My team has recently been focused on a huge backend migration, and as a result we haven't been doing much frontend lately. Seeing as our sprint tasks were finished, I picked up what I thought would be a tiny little CSS fix from the backlog. I've been eager to get some CSS experience in. I also had just finished a couple great tutorials in this series, HTML & CSS Is Hard, where I learned a little bit more about advanced positioning and Flex.
The task? Make the image in a side panel in our embedded checkout modal fixed at the top of the panel, so that with enough content, the image would stay fixed while the rest of the content scrolled behind it. Essentially, the image should be sticky and not scroll away when scrolling.
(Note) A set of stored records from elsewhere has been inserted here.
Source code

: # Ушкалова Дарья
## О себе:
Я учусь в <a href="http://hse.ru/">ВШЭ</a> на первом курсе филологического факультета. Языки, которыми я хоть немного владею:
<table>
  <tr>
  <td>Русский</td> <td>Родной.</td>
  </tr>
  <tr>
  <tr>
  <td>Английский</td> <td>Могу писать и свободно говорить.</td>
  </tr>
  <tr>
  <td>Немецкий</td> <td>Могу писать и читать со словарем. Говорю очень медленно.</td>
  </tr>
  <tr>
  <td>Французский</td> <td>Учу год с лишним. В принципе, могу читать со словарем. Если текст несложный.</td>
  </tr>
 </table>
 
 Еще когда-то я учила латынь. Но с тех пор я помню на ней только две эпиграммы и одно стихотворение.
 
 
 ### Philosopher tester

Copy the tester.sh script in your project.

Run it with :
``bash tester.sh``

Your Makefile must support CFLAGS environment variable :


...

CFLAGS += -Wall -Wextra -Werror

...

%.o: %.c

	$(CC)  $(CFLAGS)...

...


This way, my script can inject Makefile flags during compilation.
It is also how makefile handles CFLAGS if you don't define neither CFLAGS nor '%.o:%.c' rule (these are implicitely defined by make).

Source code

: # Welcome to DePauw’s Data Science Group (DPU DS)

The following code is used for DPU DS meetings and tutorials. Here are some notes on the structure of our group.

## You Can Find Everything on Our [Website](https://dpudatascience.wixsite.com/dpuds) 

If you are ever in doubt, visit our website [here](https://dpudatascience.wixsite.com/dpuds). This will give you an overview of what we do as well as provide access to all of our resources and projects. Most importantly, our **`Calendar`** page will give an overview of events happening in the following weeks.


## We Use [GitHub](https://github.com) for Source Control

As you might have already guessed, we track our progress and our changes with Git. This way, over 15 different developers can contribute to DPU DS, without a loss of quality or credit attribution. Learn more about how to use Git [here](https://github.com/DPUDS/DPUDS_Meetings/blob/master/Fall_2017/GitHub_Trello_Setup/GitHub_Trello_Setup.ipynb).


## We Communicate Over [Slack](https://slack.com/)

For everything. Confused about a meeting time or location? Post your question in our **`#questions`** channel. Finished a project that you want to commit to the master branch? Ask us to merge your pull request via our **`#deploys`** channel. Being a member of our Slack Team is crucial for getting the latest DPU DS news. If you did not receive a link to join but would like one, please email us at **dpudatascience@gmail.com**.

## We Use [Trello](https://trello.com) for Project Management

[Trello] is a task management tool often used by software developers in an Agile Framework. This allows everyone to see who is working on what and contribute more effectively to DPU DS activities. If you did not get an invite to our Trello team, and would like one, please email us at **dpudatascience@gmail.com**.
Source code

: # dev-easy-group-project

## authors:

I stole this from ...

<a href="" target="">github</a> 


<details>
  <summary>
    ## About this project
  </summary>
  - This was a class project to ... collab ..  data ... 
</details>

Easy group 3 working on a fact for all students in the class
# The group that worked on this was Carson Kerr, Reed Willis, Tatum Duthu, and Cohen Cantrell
Below is the before behavior. As you can see, the entire panel scrolls, the image going with it. There's also a fun unexpected little right border on the image.
When I started investigating a fix, I saw that the side panel used display: table, which I thought was curious as the rest of our app generally used Flexbox. Perhaps the developer who wrote this bit of code didn't know that this could be much easier to work with in Flex!
I switched the div back to display: flex and flex-direction: column, and then after some trial and error with the devtools in the browser, ended up setting the width of the child div to 100%, and overflow: auto on the parent, and voila! It worked! The image stayed put at the top and the content beneath it scrolled perfectly behind it. And, that pesky little right border was gone. Great! I moved on to the last part of the ticket, adding a gradient to the bottom of the image to add a visual effect for the content scrolling underneath the image.
After some struggles with that task, I got it all working with border-shadow, and all was well. Below, the new behavior in Chrome: image fixed, beautiful gradient applied below it. A sigh of relief.
But not for long. In code review it was pointed out that the reason why the div was using display: table was because of a bug with Flexbox in IE 11. Sure enough, after testing the fix in my IE 11 virtual machine, I saw the previous issue. =( =( =(
Internet Explorer 11 has trouble with scaling and calculating sizes as Flex requires. For others' struggles with this bug, check out this link.
I was ready to quit by this point. Moving back to display: table would mean having to start over on this whole bug fix. Arggghhh!!!
I got some help from the hubby from here luckily. His years of frontend experience have made him much more patient than me. He looked at the problem, asked me one question, "What size is the image?" to which I replied "Well as it's all responsive, it changes. But the ratio is always the same, 2:1."
💡💡💡! Of course, he had an immediate solution. If IE is having trouble calculating the size of the image and div around it, let's just set it explicitly instead. Since the page is responsive we can't set a fixed height and width, but we could use another trick -- using padding-bottom and position: absolute save a space for the image so the browser doesn't have to completely figure it out. Since the image ratio is always 2:1, and since padding-bottom is calculated using the width of the parent, we could set it to 50% and we'd have our perfect 2:1 space left for our image to fill. Voila!! With a couple other small adjustments, it all worked perfectly.
Again, not for long. I was determined to make sure the fixes all worked across browsers, and after testing in IE again, Chrome, and Safari, I was pretty relieved. But then -- Firefox. Of course. The padding-bottom fix unfortunately didn't work correctly in Firefox because of an issue with it calculating that value off of the parent's parent instead of the parent, and it was calculating off of the height instead of width, leaving too much space saved which threw off the rest of the panel.
At this point I brought up this issue with my team, and one of my teammates helped out. After we looked into the Firefox bug online, he suggested just trying creating another div underneath the image and adding the padding-bottom there instead, to see if it would work in Firefox and also for Chrome and the other browsers.
VOILA!!! For real this time though. (Until further notice, I suppose...). It all worked perfectly. Again, here's the new behavior:
A beautiful lesson in the trial and errors of CSS. My first struggles with CSS, and definitely not the last time.
I learned through all this that everyone has their own way of approaching CSS and debugging, and getting help from others is sure to increase my chances of finding a passable fix.
I also learned that I need to be more patient when dealing with CSS, and that I shouldn't take "no" for an answer -- as in, no, this attribute cannot be used in this browser. There is always a way around it through some trick or obscure CSS. I have to be patient so that I can give myself a chance to get more experience with CSS to learn about all of its nuances.